Following numerous hints and plot threads throughout Batman and Robin and Batman: The Return of Bruce Wayne, the mystery of Hurt's identity was seemingly resolved in Batman and Robin #16, in which he was identified as a devil-worshipping ancestor of Bruce Wayne's named Thomas Wayne (first mentioned in Batman and Robin #10 and appearing in Batman: The Return of Bruce Wayne #4). The issue reveals that, centuries beforehand, Hurt attempted to summon the demon Barbatos, but instead was confronted by the Hyper-Adapter, a hyper-dimensional creature tasked by Darkseid with overseeing Batman's voyage through history after he was struck by the villain's Omega Effect. Corrupted — or perhaps possessed — by the Hyper-Adapter's energies, this Thomas Wayne became extremely long-lived (potentially immortal), living until the present day, when he was taken in by Batman's parents, Thomas and Martha Wayne. Wishing to help him, the Waynes send him to Willowood Asylum, a reference to a pre-Crisis story in which Bruce had a mentally damaged brother who was sent to the same facility. This was previously referenced in Morrison's Batman #702, which showed the asylum as the same hospital to which Thomas Wayne Jr. was sent. Batman and Dick Grayson conclude this reading of events to be the truth, and impartial flashbacks in the issue appear to confirm it as accurate, though the insane Hurt continues to claim throughout the issue that he is both Thomas Wayne and the devil. However, since Hurt was already an adult man when the Waynes met him, it seems unlikely that they would have claimed him to be their son, Thomas Jr. As Bruce Wayne travels through time as a result of the Omega Effect, Hurt is seen as a doctor in Willowood, rather than a patient. Grant Morrison explained the ambiguity during an interview in Wizard Magazine:

There's a doctor who's got some good lines in the original story Robin Dies At Dawn, and he's never named. I thought, "What if he's a bad guy?" That became Dr. Hurt. I thought, "Wow...there was a guy who had access to Batman's psychology for 10 days. That's my villain!" I also thought it was a way to sort of reinvigorate those old stories, as a service to DC, to sell some more of the older books and collections.

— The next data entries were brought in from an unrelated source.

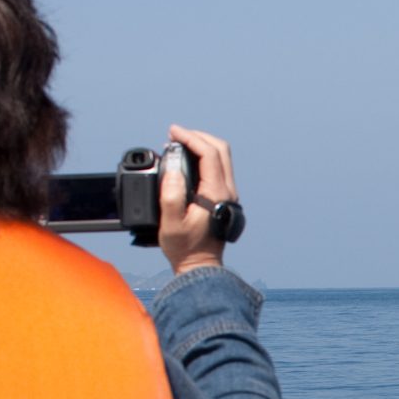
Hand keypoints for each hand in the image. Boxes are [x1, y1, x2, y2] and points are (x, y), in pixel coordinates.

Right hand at [157, 124, 238, 273]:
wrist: (200, 265)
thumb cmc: (185, 247)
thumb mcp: (171, 223)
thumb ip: (171, 195)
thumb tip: (173, 170)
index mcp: (217, 194)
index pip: (209, 154)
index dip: (191, 138)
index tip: (172, 132)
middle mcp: (227, 191)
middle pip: (221, 150)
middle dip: (198, 137)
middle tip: (175, 135)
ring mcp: (228, 194)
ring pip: (222, 158)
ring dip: (201, 145)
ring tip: (178, 145)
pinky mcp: (223, 197)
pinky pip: (218, 168)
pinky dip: (204, 157)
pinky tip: (187, 160)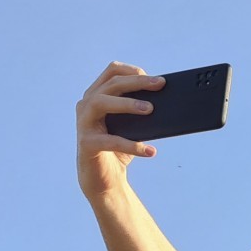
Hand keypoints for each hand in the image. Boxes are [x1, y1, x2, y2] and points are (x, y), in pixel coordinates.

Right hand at [76, 62, 164, 198]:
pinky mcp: (87, 143)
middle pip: (110, 84)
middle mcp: (86, 105)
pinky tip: (150, 151)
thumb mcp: (131, 126)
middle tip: (159, 85)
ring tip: (150, 109)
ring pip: (101, 102)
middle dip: (137, 82)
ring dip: (127, 103)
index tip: (156, 79)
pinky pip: (110, 140)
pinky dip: (132, 145)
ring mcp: (83, 123)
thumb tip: (166, 102)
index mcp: (96, 95)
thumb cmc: (119, 149)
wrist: (105, 179)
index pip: (112, 72)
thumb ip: (140, 111)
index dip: (133, 71)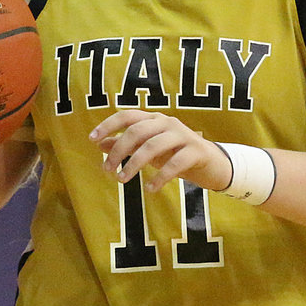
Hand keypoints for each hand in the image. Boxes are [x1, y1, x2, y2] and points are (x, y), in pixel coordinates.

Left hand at [89, 110, 231, 193]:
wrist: (212, 164)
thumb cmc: (176, 154)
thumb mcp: (148, 149)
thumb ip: (126, 144)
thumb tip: (99, 143)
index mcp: (154, 119)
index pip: (127, 116)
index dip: (108, 126)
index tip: (92, 139)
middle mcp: (168, 123)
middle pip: (137, 131)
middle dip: (118, 151)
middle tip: (107, 170)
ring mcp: (183, 136)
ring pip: (153, 146)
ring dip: (134, 163)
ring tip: (122, 180)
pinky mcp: (196, 152)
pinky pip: (175, 163)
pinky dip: (160, 177)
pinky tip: (149, 189)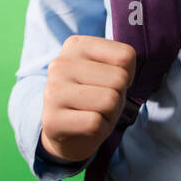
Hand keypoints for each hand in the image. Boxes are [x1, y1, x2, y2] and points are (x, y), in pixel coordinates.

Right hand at [41, 35, 136, 163]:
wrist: (67, 135)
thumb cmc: (94, 99)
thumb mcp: (108, 73)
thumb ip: (119, 63)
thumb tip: (125, 71)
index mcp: (76, 45)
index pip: (125, 55)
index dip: (128, 75)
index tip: (112, 82)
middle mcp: (60, 64)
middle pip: (119, 78)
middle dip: (118, 97)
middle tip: (101, 103)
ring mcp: (53, 91)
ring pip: (109, 101)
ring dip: (110, 114)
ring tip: (95, 114)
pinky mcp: (51, 119)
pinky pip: (95, 122)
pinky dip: (100, 129)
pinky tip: (86, 127)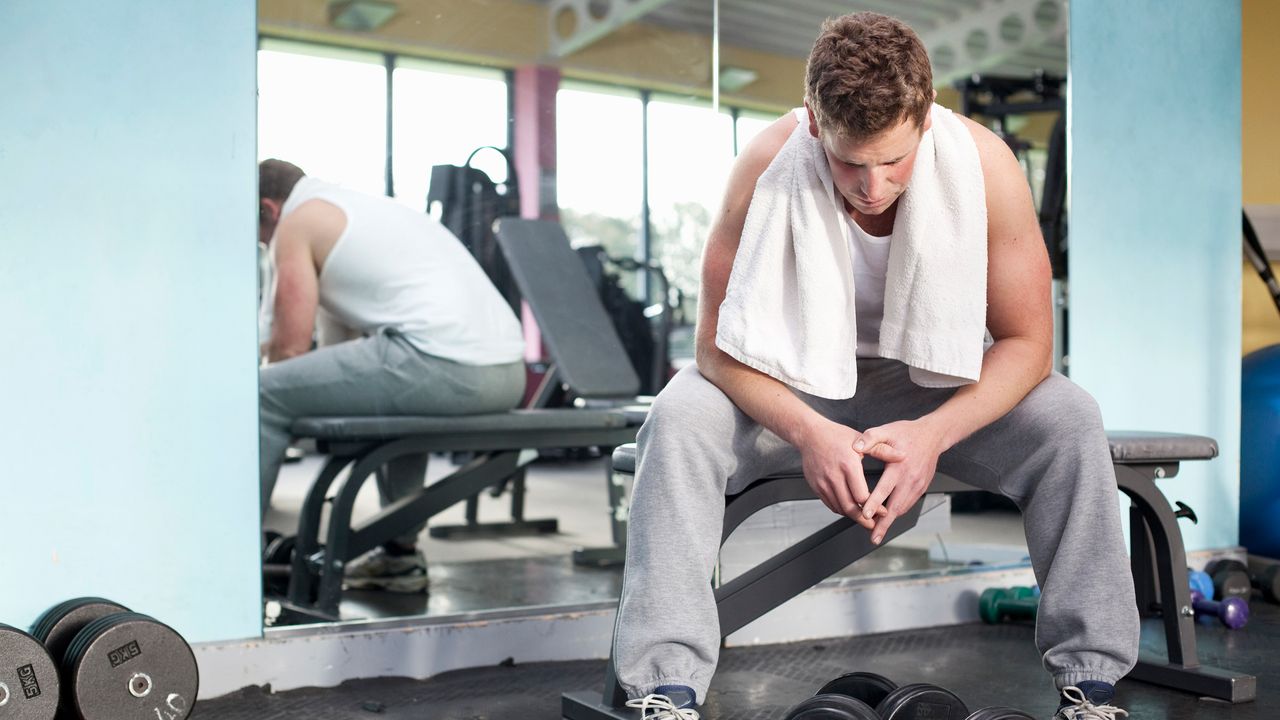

The minute I say who he is...it will stop people talking. I was trying to do a definitive Batman story. Batman's stories tend to put Batman against a diabolical mastermind. I thought, "Who's the ultimate diabolical mastermind?" This is a story about Batman's Black Casebook which is all the mysterious cases, the ones that are supernatural or bizarre. So for me, this is the ultimate supernatural Batman story. There are clues, there are places in fact, where they actually state who's he up against in the story. But people don't want to accept the supernatural explanation. But yes: This is the story of how Batman cheats The Devil.
— Grant Morrison, Wizard #211 (May 2009)

==Other versions==
Simon Hurt appears in "Batman in Bethlehem", which depicts an alternate future where Damian Wayne became Batman. Hurt, having become a personal advisor to the President of the United States, convinces the president to destroy Gotham City with a nuclear weapon.